Online Merchants Don’t Hold Back When it Comes to Collecting Data
Using the privacy measurement tool OpenWPM, the researchers found that out of the 130 merchant websites included in their sample; 107 sites leaked some kind of transaction information, 49 sites leak personal identifiers such as names and email addresses, 31 sites allowed third-party scripts to access users’ bitcoin wallet addresses, 104 sites shared the non-BTC denominated price of the transaction, and 30 sites shared the bitcoin transaction price.
How to Minimize the Privacy Risk of Shopping Online Using Bitcoin
The mitigation of bitcoin transaction deanonymization in e-commerce can be executed either by merchants or by bitcoin users themselves.
According to the researchers, merchants could mitigate bitcoin transaction privacy issues by:
“(1) enabling HTTPS on all shopping (and especially payment-related) pages — this would protect against network adversaries, but not third-party trackers, our main adversary of interest
(2) generating Bitcoin address QR codes internally instead of outsourcing it to a third party;
(3) avoiding leaks of the Bitcoin address from payment receipt pages;
and (4) avoiding unintentional PII leaks.”

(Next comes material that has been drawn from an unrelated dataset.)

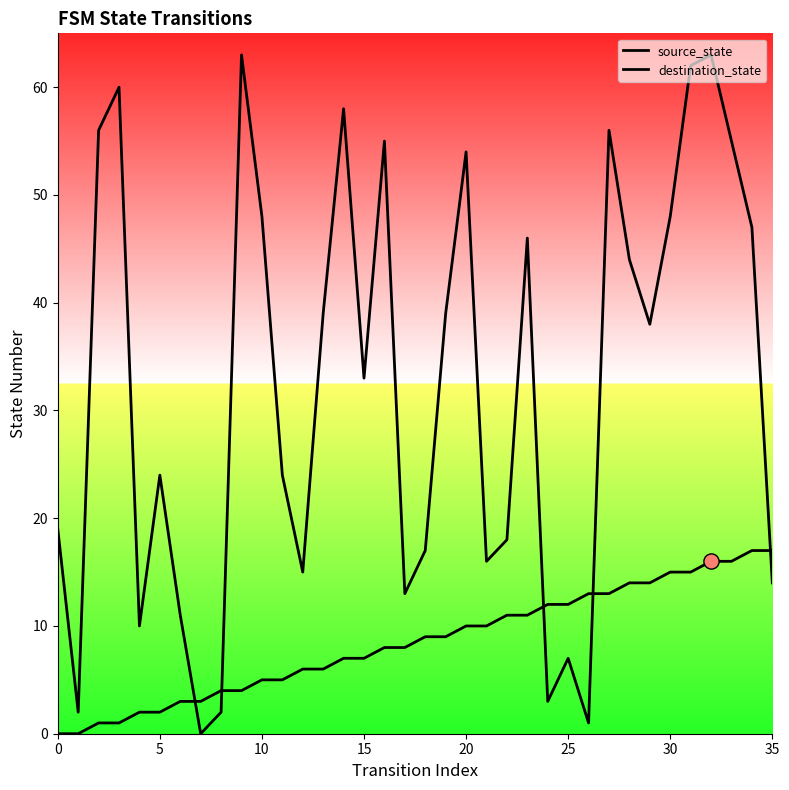

What are all the series names shown in the legend?

source_state, destination_state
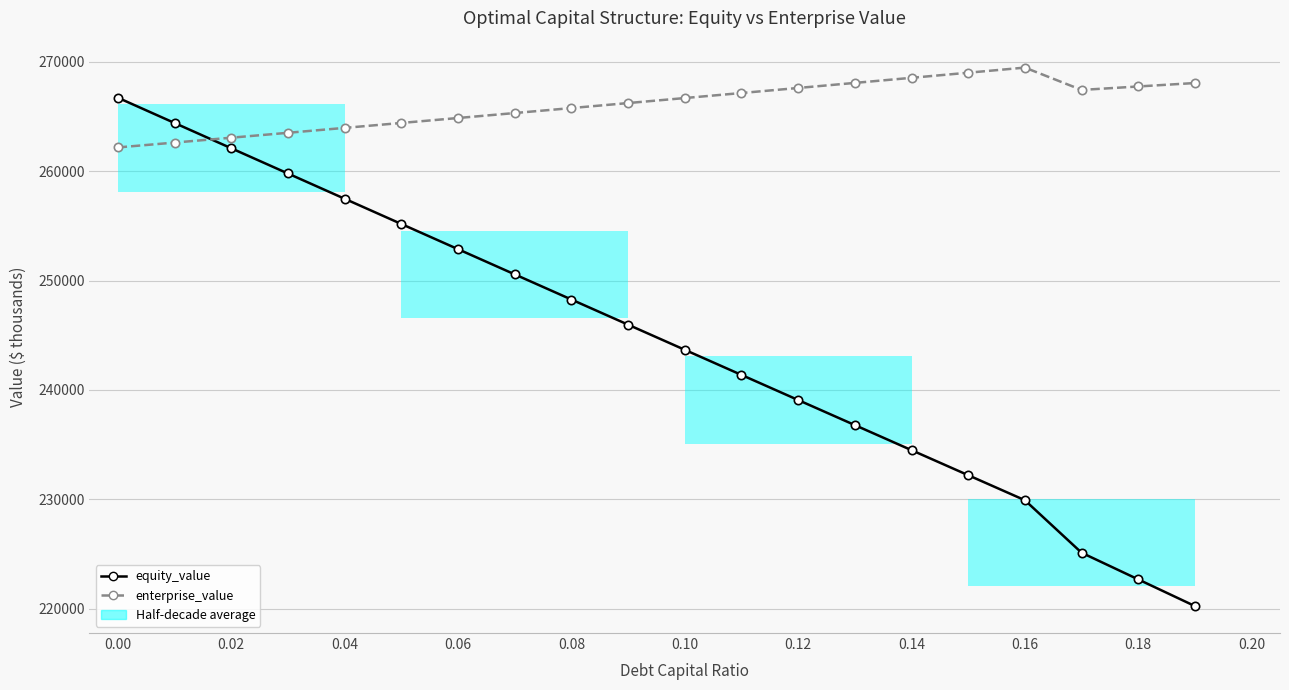

Between 14 and 12, which is larger?

12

However, online merchants are not really incentivized to protect their customers’ (and potential customers’) identities. They are interested in generating the most revenue possible per customers. Hence, it is unlikely that leading merchants who spend millions on digital advertising will reduce their user tracking activities, unless new privacy laws will be put into place and enforced by lawmakers.
Therefore, it comes down to the individual bitcoin user him or herself to mitigate the risk of deanonymization. To do so, the paper suggests installing leading ad blocking software such as Adblock Plus, uBlock Origin, or Ghostery to block trackers from collecting information on web surfing activities. Furthermore, “on the cryptocurrency side, the main self-defense is to use improved mixing techniques, especially multi-round mixing.” CoinJoin would be an example of a decentralized mixing service that the researchers recommend to improve transaction privacy. Multiple mixing rounds would improve privacy further but would also add transaction costs and inconvenience to the user.
However, even the use of tracking protection as well as the coin-mixing service CoinJoin to minimize tracking does not guarantee full transaction anonymity when shopping online.
Bitcoin’s Anonymity Issues Make a Case For Anonymous Cryptocurrencies
Through the collection of customers’ names, email addresses and bitcoin payment details, real-world identities can be linked to bitcoin wallet addresses. An alarming thought for those in the Bitcoin community who rank payment privacy highly. Even more alarming, perhaps, is the fact that the deanonymization of bitcoin transactions through this method can retroactively be applied to past purchases.
Despite new initiatives aimed at increasing bitcoin transaction anonymity, such as ZeroLink, these new revelations by Princeton researchers make a strong argument for the use of anonymous cryptocurrencies such as Zcash and Monero to keep transaction privacy in place.